- _Instructions_:
A – Summarize the poker hand post in two sentences.
B – Write what comes next in the poker hand post, picking up after its final line.

-- Begin Text provided --

SBvBU 3bet Pot Spot

    • SBvBU 3bet Pot Spot

      Hello guys,

      have another hand that i wanted to share with you :)

      Hero (SB): $56.43 (112.9 bb)
      BB: $51.37 (102.7 bb)
      MP: $33.01 (66 bb)
      CO: $78.24 (156.5 bb)
      BTN: $76.74 (153.5 bb)

      Preflop: Hero is SB with :ad :9d
      2 folds, BTN raises to $1.25, Hero raises to $3.75, BB folds, BTN calls $2.50

      Flop: ($8) :3d :td :3s (2 players)
      Hero bets $2.75, BTN raises to $8.25, Hero calls $5.50

      Turn: ($24.50) :5h (2 players)
      Hero checks, BTN bets $17, Hero folds

      Linecheck???

      After x/calling the flop I was thinking about x/jamming the turn, does that make sense (Should i maybe 3bet the flop right away??? Most likely not IMO)? However, once i saw the size of villain's turn barrel i assumed there's no fold equity at this point and it prob would be -EV to jam... Still i'm not really sure what's villain can actually be raising for value on such board IP, given the texture of the flop. Is there any scenario where he's going crazy with a FD (i can't really see what else would take such line though and that's not much when i have 2 diamonds myself :D ) trying to commit himself to the pot IF he gets jammed? I shouldn't really be folding an overpair where it's pretty much only a few combos of TT/33/A3s possible, (but why would those even raise at any point) and so not sure what to make of it, JJ+ should be 4betting pre, 3xAA....? :D

      Thank you for responses! :)

-- End Text provided --
-- Begin Listed records --

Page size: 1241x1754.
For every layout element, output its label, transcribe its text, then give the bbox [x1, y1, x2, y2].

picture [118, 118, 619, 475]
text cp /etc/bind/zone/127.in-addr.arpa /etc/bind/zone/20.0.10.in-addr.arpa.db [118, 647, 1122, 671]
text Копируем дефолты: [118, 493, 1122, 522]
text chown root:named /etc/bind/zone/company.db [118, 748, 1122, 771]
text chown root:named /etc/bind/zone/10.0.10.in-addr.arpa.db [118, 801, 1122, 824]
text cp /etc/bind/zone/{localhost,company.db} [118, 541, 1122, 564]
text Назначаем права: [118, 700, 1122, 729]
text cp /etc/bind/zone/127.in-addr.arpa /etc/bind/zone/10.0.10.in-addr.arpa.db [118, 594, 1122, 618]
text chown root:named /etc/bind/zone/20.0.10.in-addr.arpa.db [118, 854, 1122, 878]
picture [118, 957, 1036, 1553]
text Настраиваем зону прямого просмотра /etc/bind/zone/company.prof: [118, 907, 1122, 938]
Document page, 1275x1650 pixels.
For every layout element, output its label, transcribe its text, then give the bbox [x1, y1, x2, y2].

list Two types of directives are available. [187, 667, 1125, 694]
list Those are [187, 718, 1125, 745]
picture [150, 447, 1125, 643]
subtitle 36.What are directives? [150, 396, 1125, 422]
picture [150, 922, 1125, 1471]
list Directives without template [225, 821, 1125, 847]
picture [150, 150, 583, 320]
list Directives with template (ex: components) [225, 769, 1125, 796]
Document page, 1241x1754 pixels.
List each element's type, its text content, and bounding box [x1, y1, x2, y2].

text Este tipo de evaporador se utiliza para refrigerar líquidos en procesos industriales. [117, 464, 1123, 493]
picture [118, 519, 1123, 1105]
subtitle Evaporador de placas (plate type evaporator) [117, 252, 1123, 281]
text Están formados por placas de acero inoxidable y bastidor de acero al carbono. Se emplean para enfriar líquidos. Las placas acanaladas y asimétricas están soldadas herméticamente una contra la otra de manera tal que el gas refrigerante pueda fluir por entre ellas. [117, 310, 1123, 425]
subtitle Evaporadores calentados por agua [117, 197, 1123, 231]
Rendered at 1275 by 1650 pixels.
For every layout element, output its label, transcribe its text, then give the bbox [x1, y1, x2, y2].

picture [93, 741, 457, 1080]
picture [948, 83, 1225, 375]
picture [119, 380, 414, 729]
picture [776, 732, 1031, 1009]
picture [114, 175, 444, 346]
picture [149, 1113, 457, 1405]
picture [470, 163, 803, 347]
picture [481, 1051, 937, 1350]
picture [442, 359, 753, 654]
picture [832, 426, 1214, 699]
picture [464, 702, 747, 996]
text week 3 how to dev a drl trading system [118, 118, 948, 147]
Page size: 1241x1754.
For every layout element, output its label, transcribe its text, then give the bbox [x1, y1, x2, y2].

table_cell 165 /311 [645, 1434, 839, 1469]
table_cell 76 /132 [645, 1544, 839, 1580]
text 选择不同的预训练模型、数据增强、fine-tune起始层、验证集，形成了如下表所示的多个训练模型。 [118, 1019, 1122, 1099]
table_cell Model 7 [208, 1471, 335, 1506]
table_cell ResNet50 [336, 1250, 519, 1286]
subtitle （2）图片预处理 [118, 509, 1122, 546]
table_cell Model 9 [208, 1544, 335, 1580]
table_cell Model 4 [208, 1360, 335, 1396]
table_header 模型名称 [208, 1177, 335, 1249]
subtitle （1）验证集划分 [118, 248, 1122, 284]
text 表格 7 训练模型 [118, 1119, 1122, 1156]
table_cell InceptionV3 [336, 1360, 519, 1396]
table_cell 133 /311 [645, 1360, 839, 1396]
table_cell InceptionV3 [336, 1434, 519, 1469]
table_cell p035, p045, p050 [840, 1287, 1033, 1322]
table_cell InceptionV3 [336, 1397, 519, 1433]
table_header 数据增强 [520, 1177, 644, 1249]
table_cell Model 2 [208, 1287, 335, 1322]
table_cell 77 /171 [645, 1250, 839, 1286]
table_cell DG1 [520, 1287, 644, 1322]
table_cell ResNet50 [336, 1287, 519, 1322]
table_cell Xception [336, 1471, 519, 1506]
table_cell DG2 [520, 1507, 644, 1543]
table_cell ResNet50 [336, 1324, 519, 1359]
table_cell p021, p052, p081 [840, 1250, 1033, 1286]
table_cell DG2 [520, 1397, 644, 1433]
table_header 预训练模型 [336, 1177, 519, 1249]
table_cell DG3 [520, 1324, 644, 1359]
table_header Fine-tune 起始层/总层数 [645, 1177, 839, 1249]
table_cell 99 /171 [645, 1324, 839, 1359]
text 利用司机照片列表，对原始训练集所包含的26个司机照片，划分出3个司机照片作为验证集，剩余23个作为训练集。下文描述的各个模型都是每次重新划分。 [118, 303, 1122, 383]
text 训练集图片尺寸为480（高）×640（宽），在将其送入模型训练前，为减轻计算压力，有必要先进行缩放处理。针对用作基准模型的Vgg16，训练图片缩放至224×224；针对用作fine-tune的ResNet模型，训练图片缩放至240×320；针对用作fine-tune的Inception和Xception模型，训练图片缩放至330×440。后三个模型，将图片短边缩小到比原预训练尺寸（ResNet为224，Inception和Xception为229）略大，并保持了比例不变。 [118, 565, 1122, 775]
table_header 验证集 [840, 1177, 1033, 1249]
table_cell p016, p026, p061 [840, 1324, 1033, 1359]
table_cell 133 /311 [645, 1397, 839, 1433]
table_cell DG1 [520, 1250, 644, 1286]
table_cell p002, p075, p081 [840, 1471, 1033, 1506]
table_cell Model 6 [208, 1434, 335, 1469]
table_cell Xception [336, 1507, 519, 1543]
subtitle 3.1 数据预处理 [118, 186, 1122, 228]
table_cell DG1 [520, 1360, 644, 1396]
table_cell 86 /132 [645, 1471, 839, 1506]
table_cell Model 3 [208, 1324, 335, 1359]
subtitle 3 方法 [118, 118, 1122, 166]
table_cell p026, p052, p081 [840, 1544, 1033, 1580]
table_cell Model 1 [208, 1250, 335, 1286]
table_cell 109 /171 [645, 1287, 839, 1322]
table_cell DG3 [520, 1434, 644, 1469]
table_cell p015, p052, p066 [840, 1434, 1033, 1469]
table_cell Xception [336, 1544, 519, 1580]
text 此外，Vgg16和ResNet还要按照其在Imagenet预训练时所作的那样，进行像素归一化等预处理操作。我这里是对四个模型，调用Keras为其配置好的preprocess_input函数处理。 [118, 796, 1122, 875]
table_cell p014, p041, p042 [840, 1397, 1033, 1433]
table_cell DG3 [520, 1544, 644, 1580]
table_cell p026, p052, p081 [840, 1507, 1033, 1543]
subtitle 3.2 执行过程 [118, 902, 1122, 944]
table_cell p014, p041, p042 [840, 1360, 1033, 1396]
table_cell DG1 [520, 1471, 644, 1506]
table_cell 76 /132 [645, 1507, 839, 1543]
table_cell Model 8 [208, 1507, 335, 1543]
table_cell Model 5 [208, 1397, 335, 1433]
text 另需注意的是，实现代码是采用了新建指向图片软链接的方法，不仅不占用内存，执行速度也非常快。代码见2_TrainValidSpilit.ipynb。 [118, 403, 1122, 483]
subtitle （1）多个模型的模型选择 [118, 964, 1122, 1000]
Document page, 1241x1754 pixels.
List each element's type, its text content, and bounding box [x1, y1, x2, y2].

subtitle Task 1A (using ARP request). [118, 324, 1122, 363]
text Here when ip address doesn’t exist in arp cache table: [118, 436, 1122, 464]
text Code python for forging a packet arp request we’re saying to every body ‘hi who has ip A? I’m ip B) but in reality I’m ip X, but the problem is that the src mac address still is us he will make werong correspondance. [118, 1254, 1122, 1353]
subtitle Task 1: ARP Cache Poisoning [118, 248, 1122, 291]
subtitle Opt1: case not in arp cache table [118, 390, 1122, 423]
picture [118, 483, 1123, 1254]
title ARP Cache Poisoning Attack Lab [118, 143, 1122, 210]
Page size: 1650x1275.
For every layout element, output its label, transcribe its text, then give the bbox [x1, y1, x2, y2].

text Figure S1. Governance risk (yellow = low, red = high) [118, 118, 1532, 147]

-- End Listed records --

- _Task-by-task answers_:
A – Holding ace-nine of diamonds in the small blind, the poster reraises a button open to $3.75, bets $2.75 on a 3-10-3 flop and calls a raise to $8.25, then checks and folds to a $17 bet when the turn brings the 5 of hearts. The poster asks for a check of the line, wondering whether a turn check-jam or a flop reraise would have made sense and what the button could be raising for value on that board.

B –
    • chitz wrote:

      Flop looks weird imo, I don't see him raising with boat or Trips. Maybe Tx and some FD or maybe just some junk?
      That's the thing - ingame i was so quick to bet/call flop with my NFD, but only some time after the hand i started to think that there's something weird going on :D on one hand, prob a good indicator that i my focus wasn't on point, on the other, good that this still wasn't left unidentified :)

      chitz wrote:

      I like jamming vs his raise for Equity deny.
      At first sounded like an "easy" way out, but to be honest, can't really find arguments against it. Given the fact that i wasn't even able to realize my own equity, 3bet jamming flop actually sounds attractive :)
    • So trying to wrap my head around this hand and getting hung up on it. So we are talking about jamming flop. I know this is something people do with NFD, but having a hard time understanding it. This can't be for value as I we are never getting worse hands to call us. Is K high FD calling a jam or just some random bluff raise. I don't think so. I can't see it being as a bluff as I don't think we get any better hands to fold. Does TP+ ever fold to a jam on the flop, after they opted to raise. A 3 is never folding, JJ QQ and slowplayed KK and AA are never folding. Maybe like a JTs or something that decided to go for raise on flop. Maybe they fold that. IDK.

      So I guess that is where we are saying we are using it to deny equity, which essentially is for protection, so we are probably folding out hands that we already beat, to save being put in tough spots on the turn, like you are, but if we get called we are always behind but we have really good equity/outs. So not seeing this as a spot where we have to figure out arguments for or against, but trying to figure out what is the best play and if 2 plays have similar EVs than we can mix.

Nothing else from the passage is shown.